Posted on 09 June 2011

The ‘exciting new product on the market’ being promoted by banks have many pros and cons. The equity-release concept is gaining traction as the number of people reaching retirement age increases. The chief executive of Senior Australians Equity Release Association of Lenders, Kevin Conlon, says that it might mean more seniors will have more comfortable lives. He says about $350 billion is stored in the homes of the over-65s and the house represents about 70 per cent of their personal wealth (Sydney Morning Herald June 4, 2011).

But what are the implications? Reverse mortgages or home-equity loans let you ‘tap into’ the hard earned equity in your home in the form of either a lump sum payment, regular cash payments, a line of credit or a combination of all three. This option can be practical and logical in that it can help with cashflow after retirement particularly to access money for home maintenance, upgrades, or even a well earned holiday. However, it can also be problematic and not always the best option available to you.

What happens if after a few years you need to move to a retirement home as you can no longer maintain or upkeep your home and to do this you need to sell your home. Without realising it, in preparing to sell your home you notice that once you take into account your break fees your reverse mortgage has eaten away at the equity in your home and there is not as much there as you thought; you now cannot afford buy into a retirement home and have enough money left over to live comfortably or even pass on an inheritance to your family.

Reverse mortgages can be a great option and a blessing for some and a decision to regret for others; they are not for everybody. There are many factors that you need to consider when deciding whether or not the option is for you such as interest rate and property price projections, differing life expectancies, aged-care and housing needs, compounding interest, pension and tax implications and various terms and conditions.
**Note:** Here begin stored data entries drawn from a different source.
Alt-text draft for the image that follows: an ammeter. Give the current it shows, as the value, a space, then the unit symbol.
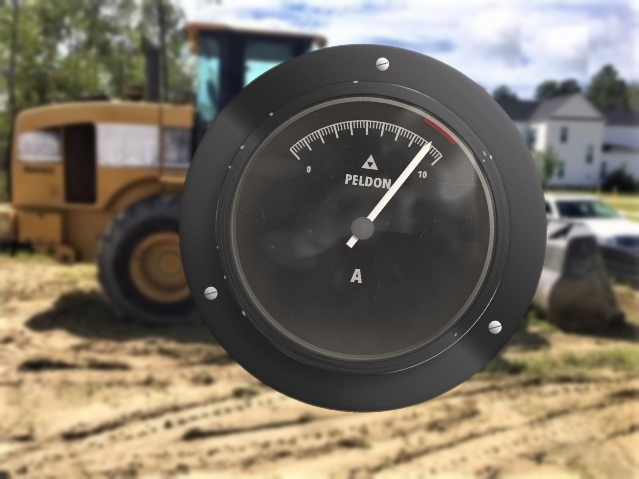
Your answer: 9 A
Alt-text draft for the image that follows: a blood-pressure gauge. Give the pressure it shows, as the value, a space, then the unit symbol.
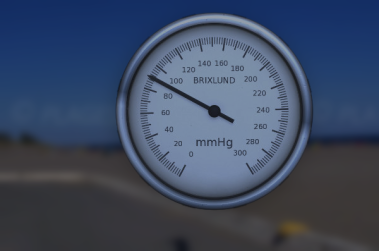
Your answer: 90 mmHg
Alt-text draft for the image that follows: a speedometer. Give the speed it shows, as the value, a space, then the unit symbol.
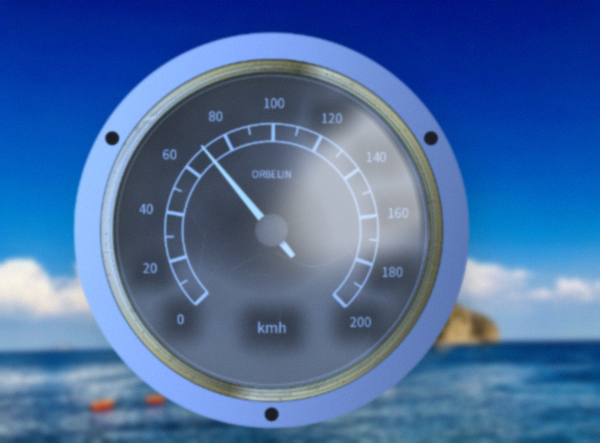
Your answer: 70 km/h
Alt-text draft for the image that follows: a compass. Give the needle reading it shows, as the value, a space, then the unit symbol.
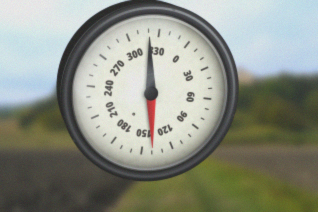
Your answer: 140 °
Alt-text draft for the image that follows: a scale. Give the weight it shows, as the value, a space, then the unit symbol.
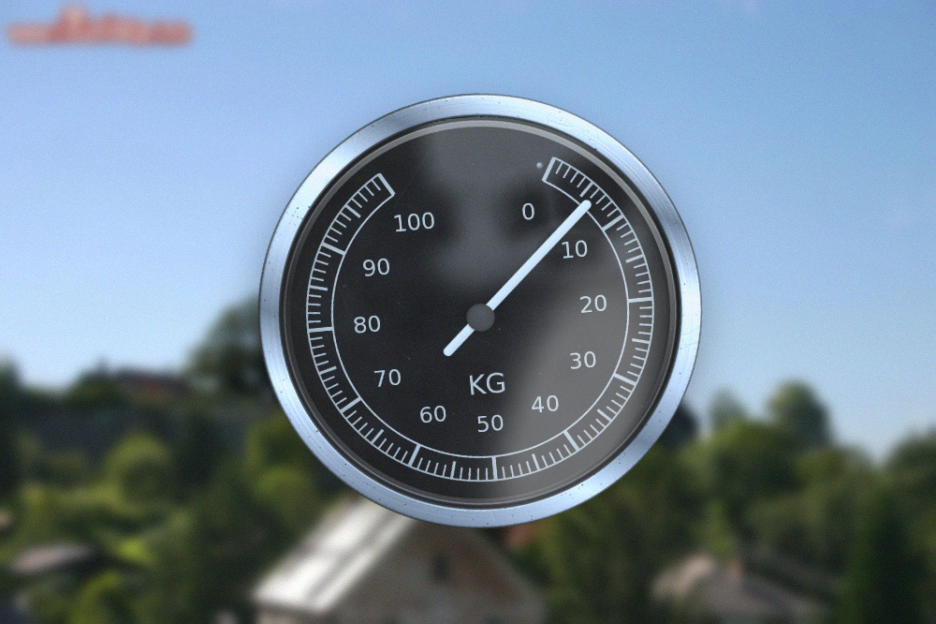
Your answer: 6 kg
Entering into this arrangement with a bank is a very important decision; be sure you understand all the implication of home-equity loans and before signing, seek advice from:

  • a financial planner to see if financially this option will make sense for you and is the best option; there may be alternative arrangements more suitable;
  • and a solicitor to ensure that you understand your obligations, and the full implications of the agreement.